* _DATA SUPPLIED_:
·····
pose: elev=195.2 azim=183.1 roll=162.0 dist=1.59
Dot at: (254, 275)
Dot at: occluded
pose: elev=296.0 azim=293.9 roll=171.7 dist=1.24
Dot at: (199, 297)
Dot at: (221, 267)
·····
* _PROBLEM STATEMENT_: Copy out every line of the data above, unchanged.

* _RESULT BELOW_:
pose: elev=195.2 azim=183.1 roll=162.0 dist=1.59
Dot at: (254, 275)
Dot at: occluded
pose: elev=296.0 azim=293.9 roll=171.7 dist=1.24
Dot at: (199, 297)
Dot at: (221, 267)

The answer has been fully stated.